A: Up to the retention window, which is configured per store and ranges from 6 hours to 7 days. Shortening retention invalidates older history immediately.

**Q: What's a `backup-*` branch in my branches list?**

A: Stardeck auto-creates one every time a branch is rewound, containing the pre-rewind state. It's safe to delete once you're sure you don't need to recover from it.

**Q: If I revert my app, will my data go back too?**

A: Only if you opt in. The revert dialog has a per-branch checklist; selected branches are rewound to the revert's timestamp, and the current state is preserved as a backup branch per rewound branch.

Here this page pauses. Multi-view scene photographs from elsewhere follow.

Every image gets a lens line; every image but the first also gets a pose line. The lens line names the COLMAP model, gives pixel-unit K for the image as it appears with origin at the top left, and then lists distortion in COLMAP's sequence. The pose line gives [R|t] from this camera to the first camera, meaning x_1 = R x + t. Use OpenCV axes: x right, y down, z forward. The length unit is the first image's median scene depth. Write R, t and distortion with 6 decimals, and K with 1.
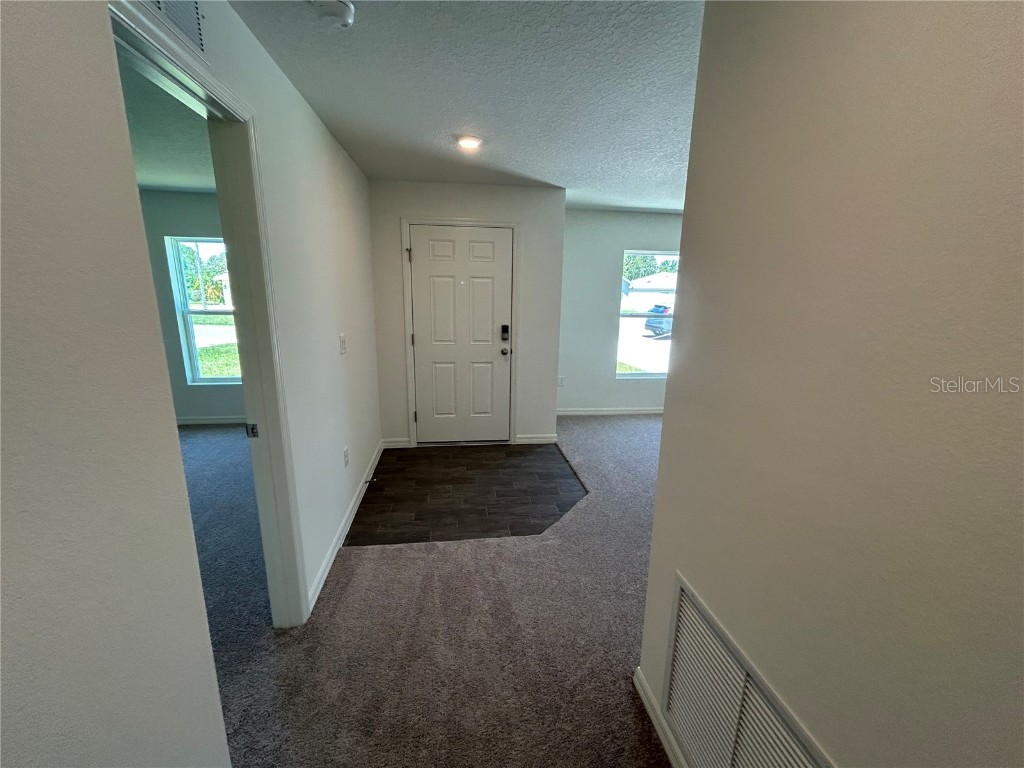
lens RADIAL K [[413.6, 0, 512.0], [0, 413.6, 384.0], [0, 0, 1]] dist [0.000855, 0.000000]
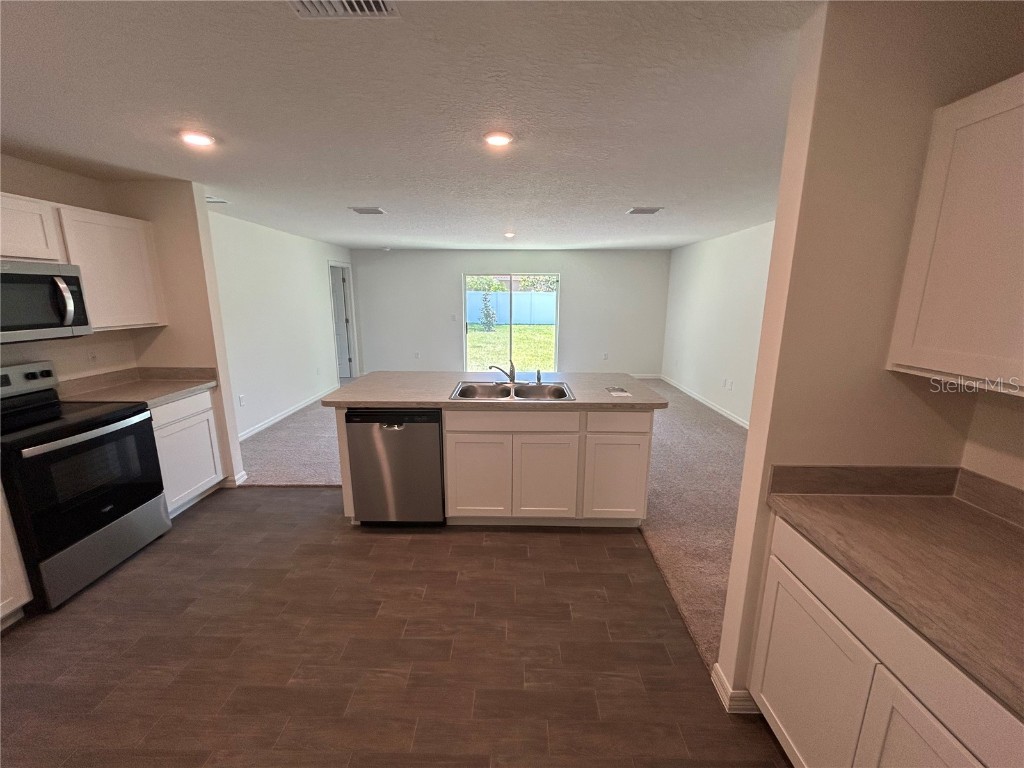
lens RADIAL K [[413.6, 0, 512.0], [0, 413.6, 384.0], [0, 0, 1]] dist [0.000855, 0.000000]
pose [[-0.988770, -0.051068, 0.140450, -0.154798], [0.012394, 0.908545, 0.417604, -0.272000], [-0.148932, 0.414655, -0.897709, 1.099198]]
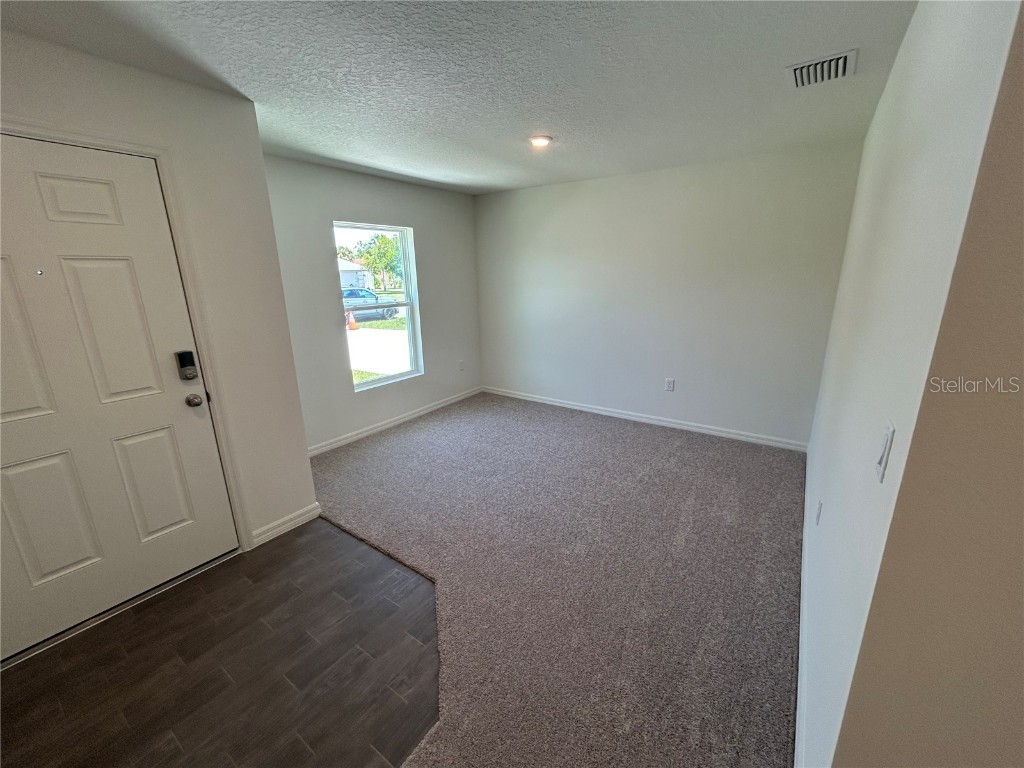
lens RADIAL K [[413.6, 0, 512.0], [0, 413.6, 384.0], [0, 0, 1]] dist [0.000855, 0.000000]
pose [[0.682193, -0.217492, 0.698076, -0.106371], [0.185381, 0.974988, 0.122603, -0.089190], [-0.707281, 0.045771, 0.705449, 0.340738]]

**Q: Do snapshots take up storage?**

A: Snapshots are cheap—they pin a restore point inside the existing retention window, they don't copy data. The storage cost is covered by retention itself, which is what you pay for when you bump the window wider.

**Q: Can the agent take a snapshot before it makes changes?**

A: No. Snapshots are user-initiated. If you want a snapshot before letting the agent loose, create it yourself first, then tell the agent to proceed.